Teaching Children the Importance of Voting
Last updated: October 7, 2020, at 7:05 a.m. PT
Originally published: October 7, 2020, at 6:51 a.m. PT
With the election right around the corner, it’s a great time to start teaching our children the importance of voting!
Family Friendly Books about Voting
Start by introducing your kiddos to voting with these family friendly books. Your local library may have virtual book options!
- Grace for President by Kelly Dipucchio
- Max for President by Jarrett J. Krosoczka
- If I Ran for President by Catherine Stier
- Lillian's Right to Vote: A Celebration of the Voting Rights Act of 1965 by Jonah Winter
- Amelia Bedelia's First Vote by Herman Parish
- Bold & Brave: Ten Heroes Who Won Women the Right to Vote by Kirsten Gillibrand
- Future President by Lori Alexander
- Equality's Call: The Story of Voting Rights in America by Deborah Diesen
- Monster Needs Your Vote by Paul Czajak
Family Mock Election
Next, set up a family fun mock election at home! Here's how:
1. Find something fun that the entire family can vote on.
It can be what’s for dinner, a family activity, or even a chore. The important part of this process is to allow your child(ren) to have a voice in what happens at home.

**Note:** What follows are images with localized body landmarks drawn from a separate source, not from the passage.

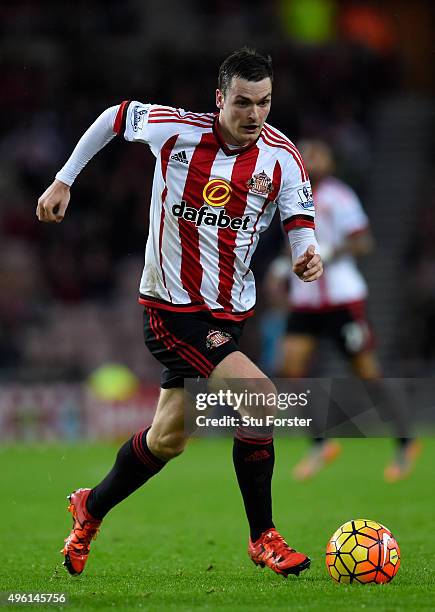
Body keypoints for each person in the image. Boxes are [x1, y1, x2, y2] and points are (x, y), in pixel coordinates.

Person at [36, 48, 323, 578]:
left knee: (167, 439)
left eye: (263, 103)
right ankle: (264, 537)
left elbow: (299, 220)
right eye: (242, 102)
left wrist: (308, 254)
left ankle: (89, 508)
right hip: (172, 309)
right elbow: (115, 117)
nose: (254, 114)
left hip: (229, 314)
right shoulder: (176, 130)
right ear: (220, 99)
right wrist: (64, 179)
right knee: (259, 398)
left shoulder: (283, 158)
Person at [265, 139, 420, 482]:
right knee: (290, 369)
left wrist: (330, 251)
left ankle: (406, 441)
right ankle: (321, 443)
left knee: (367, 373)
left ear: (330, 162)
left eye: (318, 154)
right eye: (305, 154)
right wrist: (278, 270)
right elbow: (291, 244)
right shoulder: (288, 196)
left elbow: (363, 240)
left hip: (341, 300)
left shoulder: (340, 196)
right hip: (306, 300)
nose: (310, 159)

This will help teach them the fundamentals and importance of voting in an interactive way.
2. Make a ballot box.
You can use anything laying around the house. A cereal or shoe box work great! Have your child decorate it with red, white, and blue construction paper, or you can simply color it. Make sure to cut a slit in the top for the ballots to be dropped through.
3. Create a ballot.
After you have decided what your family will vote on, create a simple ballot on a piece of paper or on the computer for each member of the family. For example, if you’re voting on dinner, you can draw pictures for younger children or use words for older youth with three or four dinner options. Place a box next to each option. Don’t forget to title your ballot and add the year. An example of how to fill the box in can make it feel like an authentic ballot!
4. Create a private voting space.
Use a trifold poster to place on a table or a separate room where people can vote in private. Place your ballots and a writing tool in the space. Keep the ballot box in a common area and have each person place their completed ballot in the box once they have voted.
5. Share the results as a family.
Don’t forget to ask questions along the way to deepen the learning process, such as:
- Do you feel your voice is important in the family?
- How did it feel to vote in a private space?
- Did you think that others would have the same opinion as you?
- Were you surprised with the result?
Don’t Forget to Register Yourself to Vote!
At the Y, we believe voting isn’t just a civic duty – it’s a critical part of our community’s work to ensure equity and justice for all. Teaching youth the fundamentals of voting can be fun and educational. Not to mention, it helps establish the foundation for civic duty in our youth.
Registering to vote has never been easier or more important. Follow this link to register. If you’re already registered, take two minutes to review your address and other registration information to make sure your ballot arrives on time.